*** Data shown ***

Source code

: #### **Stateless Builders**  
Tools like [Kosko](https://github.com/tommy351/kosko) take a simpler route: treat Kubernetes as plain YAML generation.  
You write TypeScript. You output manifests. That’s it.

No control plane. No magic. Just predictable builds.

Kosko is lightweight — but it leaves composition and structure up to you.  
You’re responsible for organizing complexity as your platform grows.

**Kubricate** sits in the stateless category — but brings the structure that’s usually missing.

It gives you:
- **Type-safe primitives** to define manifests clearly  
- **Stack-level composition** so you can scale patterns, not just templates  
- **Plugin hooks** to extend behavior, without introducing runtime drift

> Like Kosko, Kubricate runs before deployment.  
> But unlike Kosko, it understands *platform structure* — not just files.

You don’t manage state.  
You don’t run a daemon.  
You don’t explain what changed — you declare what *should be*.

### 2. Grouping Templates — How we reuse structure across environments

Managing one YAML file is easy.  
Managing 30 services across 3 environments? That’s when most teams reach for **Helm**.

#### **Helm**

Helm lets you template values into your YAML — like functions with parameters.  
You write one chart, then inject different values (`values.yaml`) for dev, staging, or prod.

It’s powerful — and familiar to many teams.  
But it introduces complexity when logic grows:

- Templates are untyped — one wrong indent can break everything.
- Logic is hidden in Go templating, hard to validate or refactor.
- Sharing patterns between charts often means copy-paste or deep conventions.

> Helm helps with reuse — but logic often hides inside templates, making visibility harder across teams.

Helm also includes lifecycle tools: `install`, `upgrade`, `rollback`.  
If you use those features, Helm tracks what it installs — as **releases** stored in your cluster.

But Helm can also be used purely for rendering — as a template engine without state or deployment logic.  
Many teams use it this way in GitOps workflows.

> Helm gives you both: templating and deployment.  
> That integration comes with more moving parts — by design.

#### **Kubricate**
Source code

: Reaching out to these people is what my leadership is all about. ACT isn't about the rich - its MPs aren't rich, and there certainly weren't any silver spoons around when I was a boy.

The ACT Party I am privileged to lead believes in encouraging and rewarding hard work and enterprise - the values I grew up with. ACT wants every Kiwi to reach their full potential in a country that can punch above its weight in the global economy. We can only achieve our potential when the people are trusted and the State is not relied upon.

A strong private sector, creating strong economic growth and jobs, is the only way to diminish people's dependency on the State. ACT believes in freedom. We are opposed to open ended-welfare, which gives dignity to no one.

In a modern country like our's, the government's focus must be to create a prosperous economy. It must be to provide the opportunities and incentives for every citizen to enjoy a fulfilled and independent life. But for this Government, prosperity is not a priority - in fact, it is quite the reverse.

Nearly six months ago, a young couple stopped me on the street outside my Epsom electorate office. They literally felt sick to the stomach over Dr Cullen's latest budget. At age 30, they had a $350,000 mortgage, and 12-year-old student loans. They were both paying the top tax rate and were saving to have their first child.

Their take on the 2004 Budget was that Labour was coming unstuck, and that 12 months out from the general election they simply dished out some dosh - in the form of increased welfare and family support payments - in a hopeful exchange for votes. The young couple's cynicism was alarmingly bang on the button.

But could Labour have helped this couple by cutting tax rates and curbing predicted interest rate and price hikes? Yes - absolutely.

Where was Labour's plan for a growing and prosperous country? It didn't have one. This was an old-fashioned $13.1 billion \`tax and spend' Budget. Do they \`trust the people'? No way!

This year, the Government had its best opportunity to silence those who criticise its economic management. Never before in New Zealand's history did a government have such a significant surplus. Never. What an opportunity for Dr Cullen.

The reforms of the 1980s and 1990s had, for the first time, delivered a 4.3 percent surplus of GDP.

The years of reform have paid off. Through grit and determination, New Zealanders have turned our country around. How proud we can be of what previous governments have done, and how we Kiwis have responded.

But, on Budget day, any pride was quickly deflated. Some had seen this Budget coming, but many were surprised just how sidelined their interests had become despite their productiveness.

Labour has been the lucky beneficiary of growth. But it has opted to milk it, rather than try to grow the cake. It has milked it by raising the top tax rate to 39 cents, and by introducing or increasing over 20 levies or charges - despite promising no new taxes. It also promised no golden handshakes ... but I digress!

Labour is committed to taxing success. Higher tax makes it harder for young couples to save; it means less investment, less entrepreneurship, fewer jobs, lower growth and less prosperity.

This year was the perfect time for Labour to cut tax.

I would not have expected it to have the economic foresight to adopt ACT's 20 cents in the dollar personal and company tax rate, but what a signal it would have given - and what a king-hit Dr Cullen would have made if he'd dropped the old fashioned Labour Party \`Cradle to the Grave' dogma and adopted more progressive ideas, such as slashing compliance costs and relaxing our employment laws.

*** End of Data shown ***
*** Data shown ***

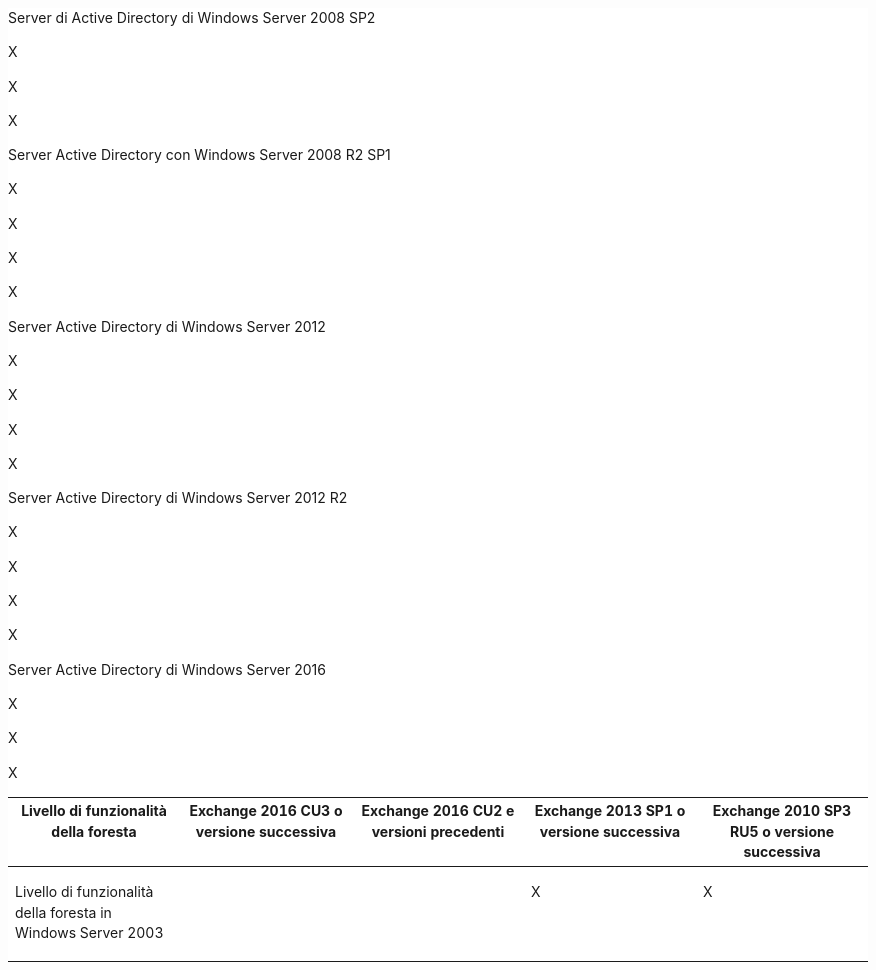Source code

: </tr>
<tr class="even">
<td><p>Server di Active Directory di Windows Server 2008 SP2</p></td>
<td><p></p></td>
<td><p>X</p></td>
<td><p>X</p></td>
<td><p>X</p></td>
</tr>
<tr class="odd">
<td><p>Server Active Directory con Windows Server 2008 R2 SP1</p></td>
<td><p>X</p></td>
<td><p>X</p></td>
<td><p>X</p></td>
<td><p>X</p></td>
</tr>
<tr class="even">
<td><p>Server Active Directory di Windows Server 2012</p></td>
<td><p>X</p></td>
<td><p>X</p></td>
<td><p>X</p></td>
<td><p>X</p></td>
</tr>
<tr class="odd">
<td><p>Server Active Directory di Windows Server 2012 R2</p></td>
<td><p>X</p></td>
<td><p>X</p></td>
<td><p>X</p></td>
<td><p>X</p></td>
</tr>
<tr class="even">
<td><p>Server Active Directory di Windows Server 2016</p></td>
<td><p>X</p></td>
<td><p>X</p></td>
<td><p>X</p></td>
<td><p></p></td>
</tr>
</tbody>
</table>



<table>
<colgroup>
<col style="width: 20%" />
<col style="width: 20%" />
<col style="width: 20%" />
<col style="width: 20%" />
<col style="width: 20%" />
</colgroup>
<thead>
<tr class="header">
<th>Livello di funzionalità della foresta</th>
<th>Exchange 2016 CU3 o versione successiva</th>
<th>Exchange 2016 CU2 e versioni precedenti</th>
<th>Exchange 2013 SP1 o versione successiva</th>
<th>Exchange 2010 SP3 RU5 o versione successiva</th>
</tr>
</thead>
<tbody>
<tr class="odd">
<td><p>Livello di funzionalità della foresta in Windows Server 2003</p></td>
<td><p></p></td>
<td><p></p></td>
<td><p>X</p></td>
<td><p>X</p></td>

*** End of Data shown ***
*** Data shown ***

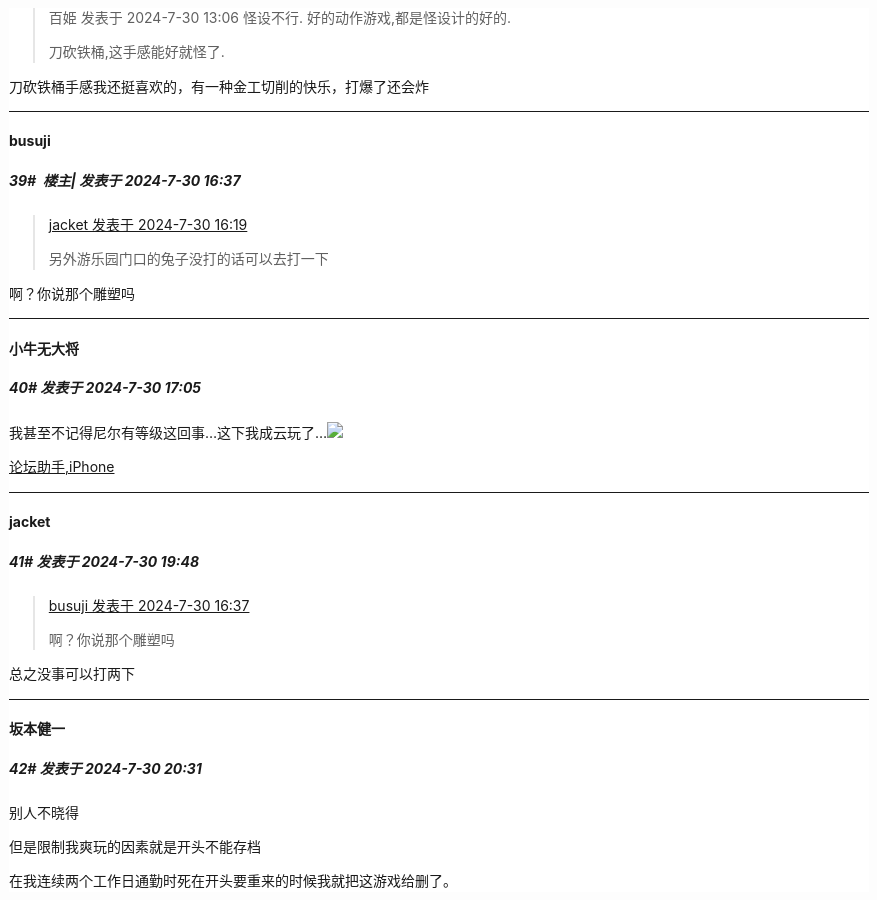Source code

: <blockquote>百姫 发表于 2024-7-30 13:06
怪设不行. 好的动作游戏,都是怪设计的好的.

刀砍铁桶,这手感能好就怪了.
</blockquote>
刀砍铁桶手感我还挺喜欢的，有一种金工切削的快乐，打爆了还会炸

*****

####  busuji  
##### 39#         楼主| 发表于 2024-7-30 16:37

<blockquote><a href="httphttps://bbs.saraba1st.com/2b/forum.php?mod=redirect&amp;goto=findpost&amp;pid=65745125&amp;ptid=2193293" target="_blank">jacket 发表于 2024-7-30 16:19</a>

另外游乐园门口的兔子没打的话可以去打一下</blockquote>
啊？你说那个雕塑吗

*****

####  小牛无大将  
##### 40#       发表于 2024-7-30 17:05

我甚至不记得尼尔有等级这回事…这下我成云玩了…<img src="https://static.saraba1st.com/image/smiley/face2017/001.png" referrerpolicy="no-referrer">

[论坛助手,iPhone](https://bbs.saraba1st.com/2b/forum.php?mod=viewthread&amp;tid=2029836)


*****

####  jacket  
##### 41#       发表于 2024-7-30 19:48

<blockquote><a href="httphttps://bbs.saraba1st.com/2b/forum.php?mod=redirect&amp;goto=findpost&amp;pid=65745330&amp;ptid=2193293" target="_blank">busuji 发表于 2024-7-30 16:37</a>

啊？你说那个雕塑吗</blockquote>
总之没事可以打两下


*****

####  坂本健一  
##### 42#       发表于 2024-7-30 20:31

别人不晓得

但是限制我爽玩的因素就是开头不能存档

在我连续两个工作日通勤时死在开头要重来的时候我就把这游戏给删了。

*** End of Data shown ***

▶ _Requirement_
Lay out the lines from the line with "Managing one YAML file is easy." up to and including the line with "But it introduces" as a Markdown table, skipping blank lines. Use the column names "No." and "Text", numbering each row.

▶ _Solution to this exercise_
| No. | Text |
|---|---|
| 1 | Managing one YAML file is easy.   |
| 2 | Managing 30 services across 3 environments? That’s when most teams reach for **Helm**. |
| 3 | #### **Helm** |
| 4 | Helm lets you template values into your YAML — like functions with parameters.   |
| 5 | You write one chart, then inject different values (`values.yaml`) for dev, staging, or prod. |
| 6 | It’s powerful — and familiar to many teams.   |
| 7 | But it introduces complexity when logic grows: |